東日本大震災が起ころうとも起こらずとも、日本の医療現場には大きな問題がある。
1. 電子カルテシステム
情報化社会にもかかわらず、未だに個々の患者の診察結果等の情報が一元管理されていない。最も手軽な解決方法は、全病院が患者の情報を記録する際に、Google Docs スプレッドシートを使うことである。
- 形式が統一されたスプレッドシートに、各医者が診察日、診察結果、処方箋、薬等を記入する。
- 患者が別の病院で受診する場合は、患者がGoogle Docsをその病院と共有設定する。
これだけのことで、患者は全ての診察結果の情報を簡単に一生管理することができる。
ただ既に多くの電子カルテシステムが多くの病院で導入されており、それらを捨てる必要があるため、ITベンダーと関係者からの反発が予想される。しかしGEヘルスケア等の有力な企業であれば、他の企業、医師会、製薬会社、政治家等を巻き込み、実現に向けて前進することができると考えられる。

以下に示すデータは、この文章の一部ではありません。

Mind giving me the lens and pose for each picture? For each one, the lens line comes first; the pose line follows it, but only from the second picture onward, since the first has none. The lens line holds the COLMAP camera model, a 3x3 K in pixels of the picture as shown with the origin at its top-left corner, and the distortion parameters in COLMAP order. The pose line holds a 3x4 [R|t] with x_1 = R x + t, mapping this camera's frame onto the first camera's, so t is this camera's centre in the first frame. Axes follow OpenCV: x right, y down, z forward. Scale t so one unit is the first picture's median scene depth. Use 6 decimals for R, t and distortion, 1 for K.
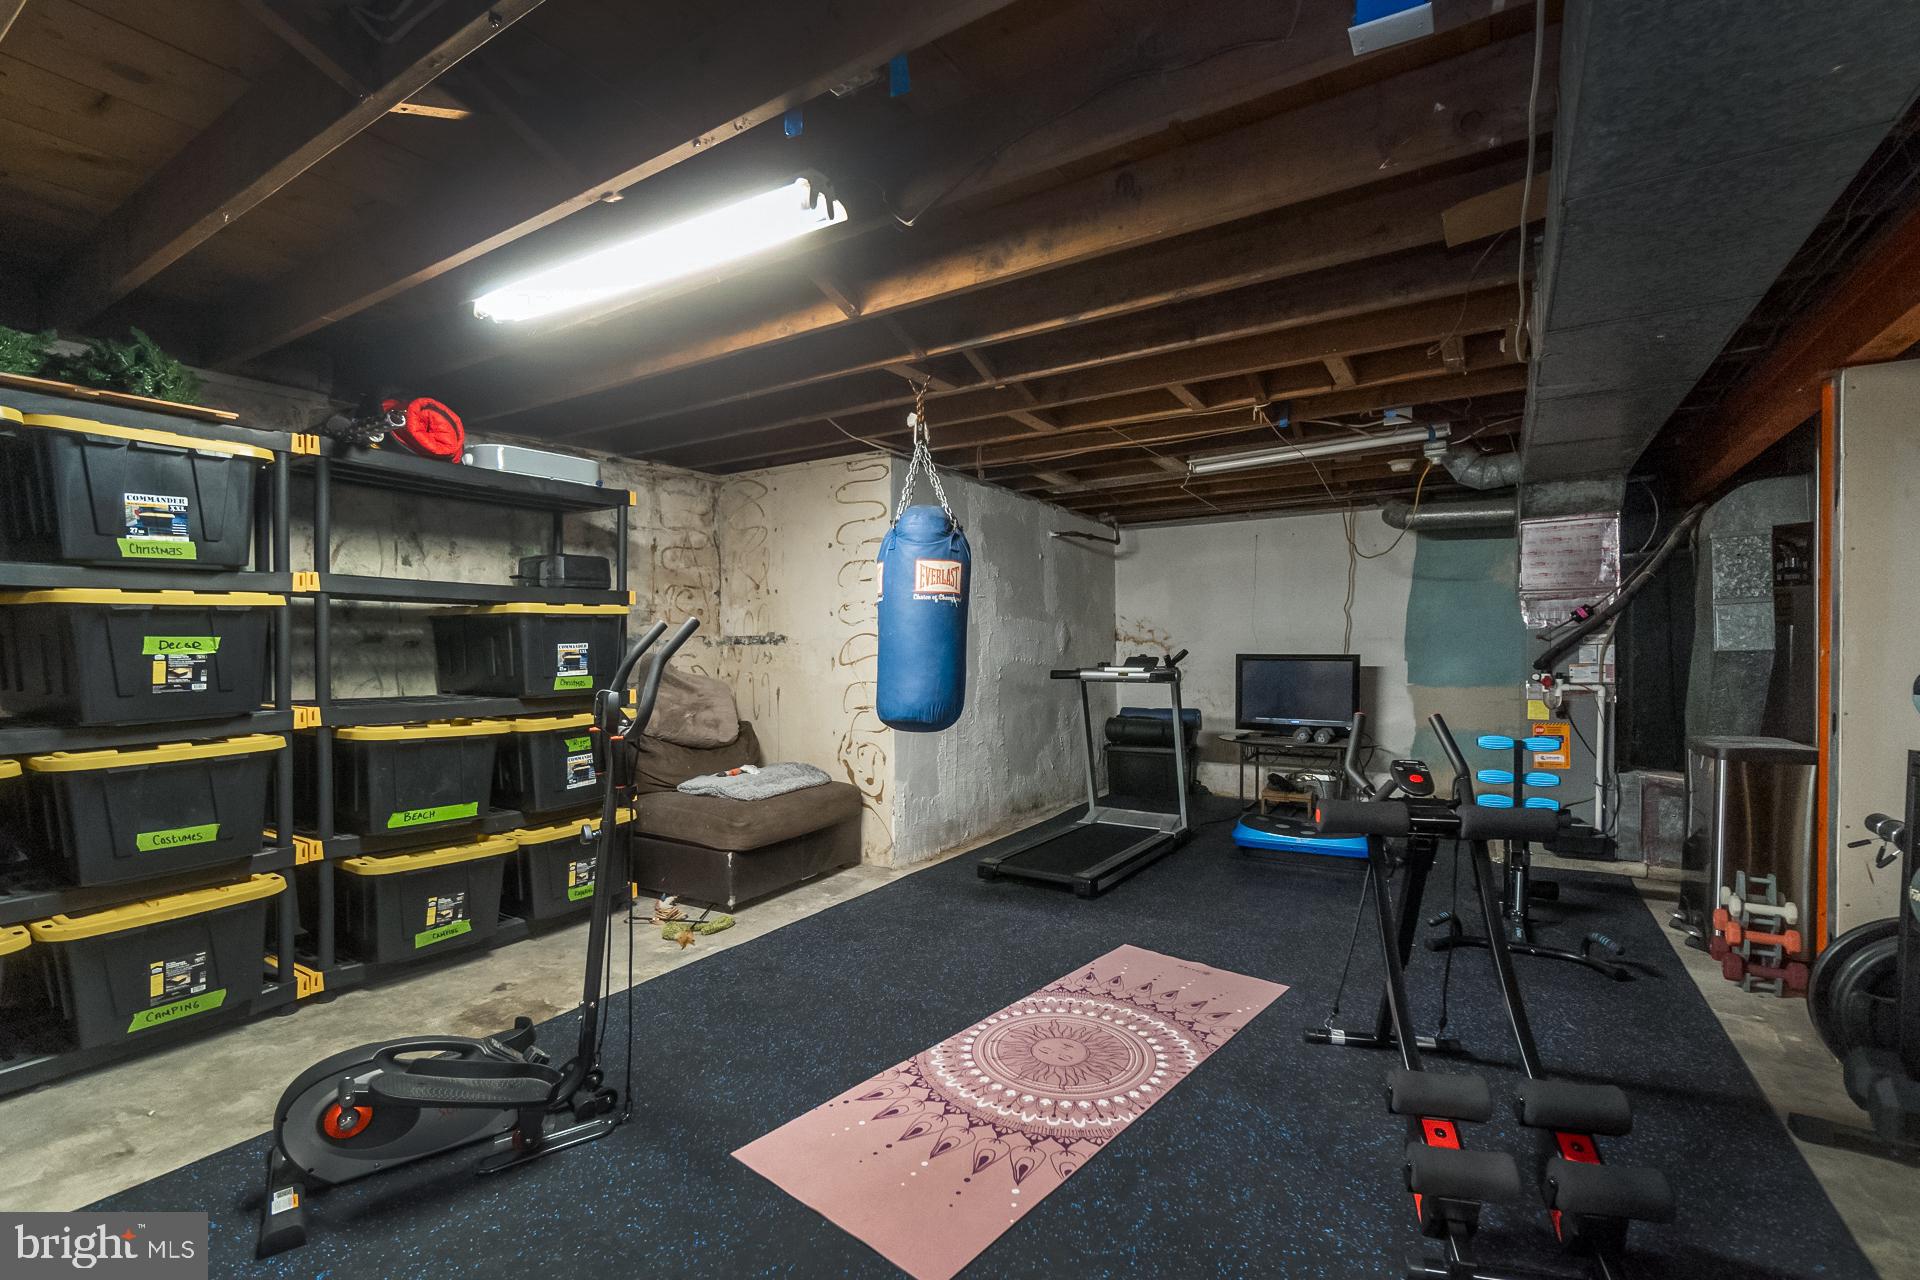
lens RADIAL K [[846.4, 0, 960.1], [0, 846.4, 671.6], [0, 0, 1]] dist [-0.002676, -0.000200]
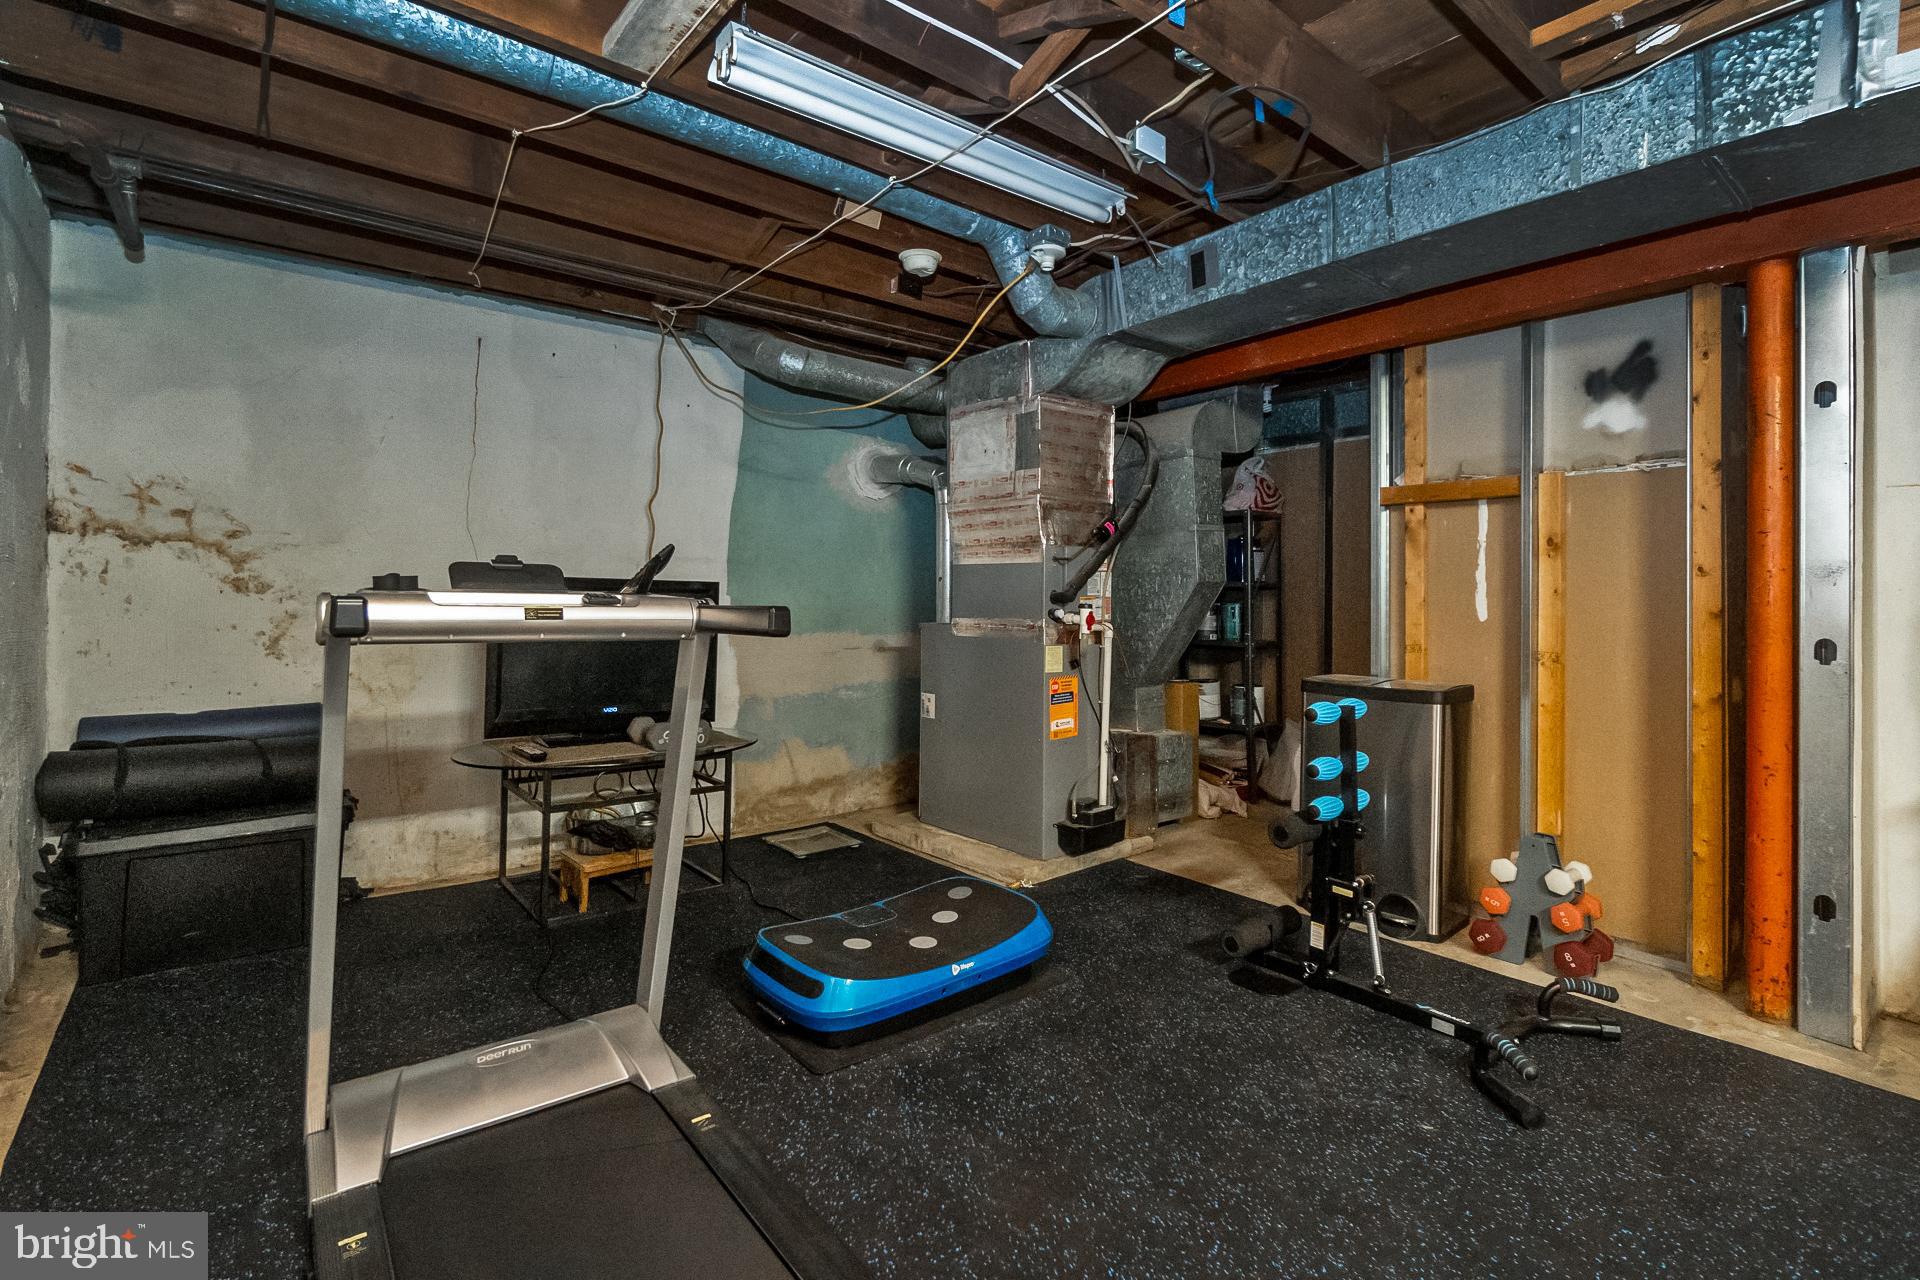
lens RADIAL K [[872.9, 0, 935.8], [0, 872.9, 597.7], [0, 0, 1]] dist [-0.000222, -0.000132]
pose [[0.331052, 0.012698, 0.943527, -0.038932], [0.014875, 0.999715, -0.018674, 0.003364], [-0.943495, 0.020217, 0.330769, 0.578356]]
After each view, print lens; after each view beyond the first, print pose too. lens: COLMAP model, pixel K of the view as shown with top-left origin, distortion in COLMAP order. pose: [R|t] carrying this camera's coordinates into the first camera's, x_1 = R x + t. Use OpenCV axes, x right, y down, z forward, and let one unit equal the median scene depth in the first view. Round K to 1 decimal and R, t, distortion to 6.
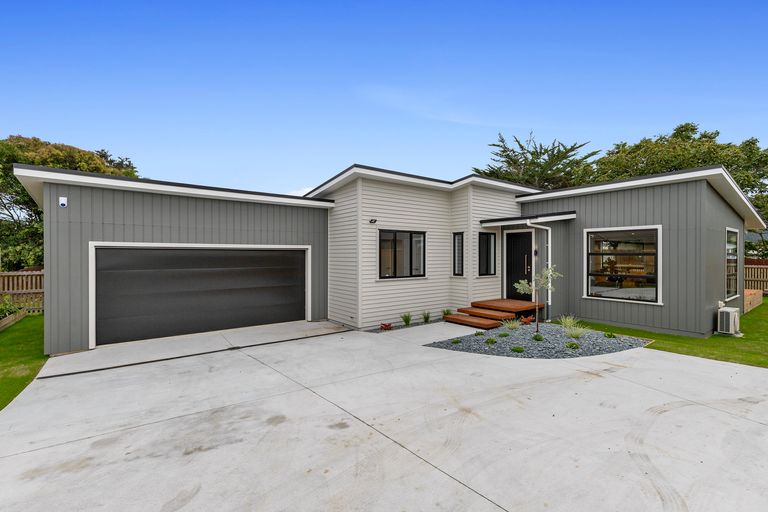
lens RADIAL K [[355.9, 0, 383.4], [0, 355.9, 256.5], [0, 0, 1]] dist [0.018143, 0.000333]
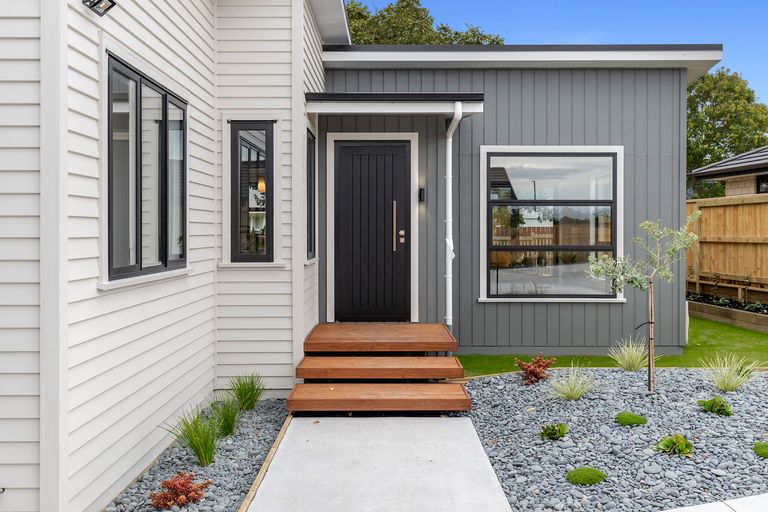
lens RADIAL K [[764.4, 0, 384.5], [0, 764.4, 253.4], [0, 0, 1]] dist [0.006610, 0.000000]
pose [[0.615236, -0.021299, 0.788055, -0.250946], [0.002974, 0.999691, 0.024697, 0.031713], [-0.788337, -0.012851, 0.615109, 0.512841]]
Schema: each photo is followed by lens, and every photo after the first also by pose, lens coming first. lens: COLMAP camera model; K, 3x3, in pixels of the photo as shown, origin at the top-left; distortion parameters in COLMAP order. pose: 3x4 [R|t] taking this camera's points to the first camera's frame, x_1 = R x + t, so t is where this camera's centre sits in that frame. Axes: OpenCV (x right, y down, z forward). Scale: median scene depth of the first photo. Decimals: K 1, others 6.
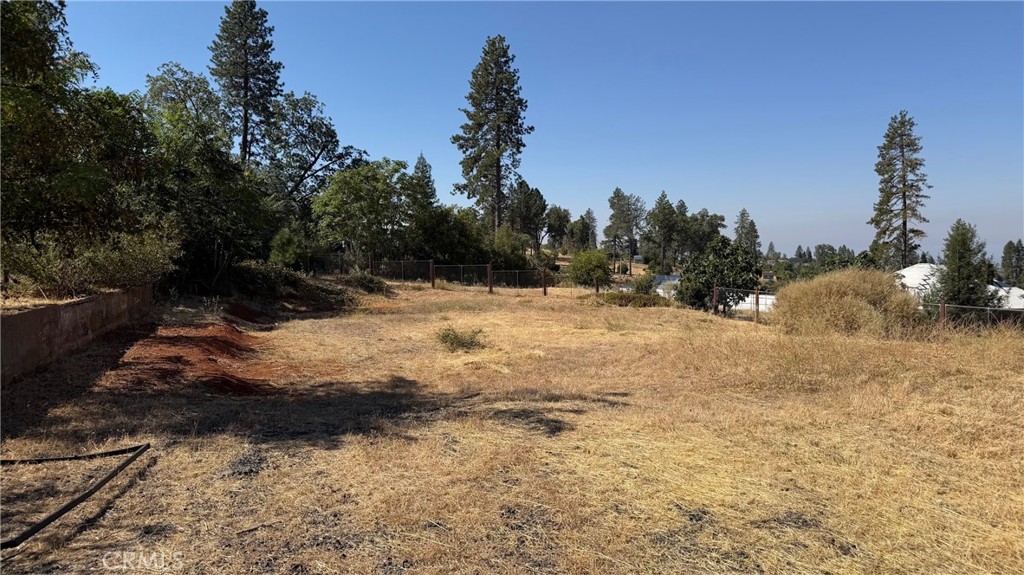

またITベンダーはGoogle Docsに記入された情報を病院内のモニターに上手く出力し、看護士の業務を支援するシステム等を開発、販売することができるだろう。
2. 投与すべき薬の選択方法
患者に投与する薬は、MRにより勧められた薬の中から医者が病状に適したものを選択している。しかし、MRにより勧められた薬のバリエーションが少ない等の場合、病状に最適な薬が投与されない可能性が高い。しかしそもそも病状が特定できれば、投与すべき薬は自動的に選択できる。もちろん、ひとつの病状に対して複数の製薬会社が薬を販売しているため、複数の薬から選択する必要はある。
病状に最適な薬を選択するには、全ての薬と各薬が対応する病状を集約したデータベースの方が、知識の限られた人間よりも遥かに適している。つまり、医者が患者の病状を特定し、データベースに病状を入力したら、投与すべき薬の一覧が表示され、その中から患者が(医者と相談しながら)薬を選択するということである。現在でも、おくすり検索等のWebサービスがあるため、それらの中で最も優れたサービスに、より多くの薬と病状の情報を入れたり、情報の正確性を高めたりすることで上述のデータベースが出来上がる。ただ、市販されている薬の一覧とそうではない薬の一覧は別のデータベースとして扱った方が効率的である。
3. 患者にとっての最適な対応
医療の最大の目的は不健康な人を減らし、健康な人を増やすことである。病院等の医療機関は、不健康な人を減らすことに強みがあるが、健康な人を増やすことは得意ではない。そこで、病院に来た人を、スポーツジムやヨガ教室、各種文化的な活動をする団体等の活動に参加するように促すことで、医療の目的のひとつが達成できるようになるだろう。